Please read the event page on the tax reform panel report below. Where was the November 3, 2005 presentation held?

TEXT PROVIDED -
____

The Urban-Brookings Tax Policy Center

The Tax Reform Panel Report: "Blueprint for Change?"

Taxes, U.S. Economy, Tax Reform

Event Summary

On November 1, the President's Advisory Panel on Federal Tax Reform  released its long-awaited report on how to fix the income tax, with proposals ranging from trimming the home mortgage deduction to limiting tax breaks for employer-provided health insurance. On Thursday, November 3, the Urban-Brookings Tax Policy Center hosted a presentation and discussion of the panel's findings, assessing their potential impact on American taxpayers and the chance of success in Congress.

Event Information

When

Thursday, November 03, 2005
9:00 AM to 11:30 AM

Where

Falk Auditorium
The Brookings Institution
1775 Massachusetts Ave., NW
Washington, DC 20036
Map

Contact: Brookings Office of Communications

Email: communications@brookings.edu

Phone: 202.797.6105

Rosanne Altshuler of Rutgers University, chief economist with the Tax Reform Panel, summarized the commission's recommendations, and William Frenzel and Charles O. Rossotti, senior members of the Tax Reform Panel,  explained the reasoning behind their far-reaching recommendations. Kevin Hassett of the American Enterprise Institute, Eugene Steuerle of the Urban Institute and the Tax Policy Center, and Bill Gale of the Brookings Institution and the Tax Policy Center  assessed the panel's success in meeting its stated tax reform goals.

Transcript

ROSANNE ALTSHULER: ... The report starts by making the case for reform and that case was very easy to make. The current system is complex, it's unfair and it's inefficient, and we thought that this illustration did a good job of illustrating that. Let me give you our starting point because I think this is really important. We had some constraints that we worked with.

The executive order directed the panel to recommend options that would make the tax code simpler, fairer, and more conducive to economic growth while recognizing the importance of home ownership and charity in American society.

We limited our evaluation or we were limited to reforms of the individual and corporate income tax system. You will not hear me talking today about the estate tax or the payroll tax. We talked about income tax reform, corporate and individual.

____

SOURCE DATA -
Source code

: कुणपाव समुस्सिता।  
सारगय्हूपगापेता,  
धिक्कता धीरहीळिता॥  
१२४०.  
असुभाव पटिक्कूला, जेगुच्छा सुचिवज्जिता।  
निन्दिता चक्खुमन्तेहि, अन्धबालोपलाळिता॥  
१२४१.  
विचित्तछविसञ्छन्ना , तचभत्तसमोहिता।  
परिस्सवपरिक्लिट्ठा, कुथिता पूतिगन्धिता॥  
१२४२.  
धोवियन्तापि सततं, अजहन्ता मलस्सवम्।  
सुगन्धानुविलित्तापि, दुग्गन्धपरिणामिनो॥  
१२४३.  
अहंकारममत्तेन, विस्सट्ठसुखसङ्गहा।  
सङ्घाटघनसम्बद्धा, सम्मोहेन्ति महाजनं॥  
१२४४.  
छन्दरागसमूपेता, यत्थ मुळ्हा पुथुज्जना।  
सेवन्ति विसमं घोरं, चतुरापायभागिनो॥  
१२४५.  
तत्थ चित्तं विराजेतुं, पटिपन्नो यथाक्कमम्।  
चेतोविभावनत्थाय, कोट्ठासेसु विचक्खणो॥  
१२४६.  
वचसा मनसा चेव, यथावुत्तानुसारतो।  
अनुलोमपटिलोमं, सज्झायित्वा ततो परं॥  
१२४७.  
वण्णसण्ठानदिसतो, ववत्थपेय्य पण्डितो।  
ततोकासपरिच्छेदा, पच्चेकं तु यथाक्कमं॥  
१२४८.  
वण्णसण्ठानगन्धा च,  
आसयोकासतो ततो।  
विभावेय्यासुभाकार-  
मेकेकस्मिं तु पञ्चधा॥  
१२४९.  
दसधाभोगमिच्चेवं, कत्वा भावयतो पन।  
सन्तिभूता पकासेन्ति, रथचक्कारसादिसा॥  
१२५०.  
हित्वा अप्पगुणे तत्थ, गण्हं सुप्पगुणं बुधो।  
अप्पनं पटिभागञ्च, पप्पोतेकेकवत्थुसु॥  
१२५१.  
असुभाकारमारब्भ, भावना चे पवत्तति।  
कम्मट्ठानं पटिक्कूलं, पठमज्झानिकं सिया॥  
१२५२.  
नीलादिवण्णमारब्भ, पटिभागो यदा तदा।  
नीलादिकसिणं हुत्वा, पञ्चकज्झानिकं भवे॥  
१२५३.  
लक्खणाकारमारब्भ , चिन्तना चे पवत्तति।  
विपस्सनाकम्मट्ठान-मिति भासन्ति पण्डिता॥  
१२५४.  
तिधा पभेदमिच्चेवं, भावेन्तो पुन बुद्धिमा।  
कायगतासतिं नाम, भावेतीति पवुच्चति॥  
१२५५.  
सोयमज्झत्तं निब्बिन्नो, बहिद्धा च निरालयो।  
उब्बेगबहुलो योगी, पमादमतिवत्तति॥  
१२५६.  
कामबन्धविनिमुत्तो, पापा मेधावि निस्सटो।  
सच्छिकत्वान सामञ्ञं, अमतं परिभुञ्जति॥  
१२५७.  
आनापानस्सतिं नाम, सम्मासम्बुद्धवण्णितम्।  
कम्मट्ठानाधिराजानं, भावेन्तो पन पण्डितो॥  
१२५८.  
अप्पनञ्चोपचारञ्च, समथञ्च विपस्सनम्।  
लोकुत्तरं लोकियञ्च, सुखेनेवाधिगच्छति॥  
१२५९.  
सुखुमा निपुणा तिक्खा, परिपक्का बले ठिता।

____

ANSWER SECTION -
Falk Auditorium at the Brookings Institution, 1775 Massachusetts Ave., NW, Washington, DC 20036.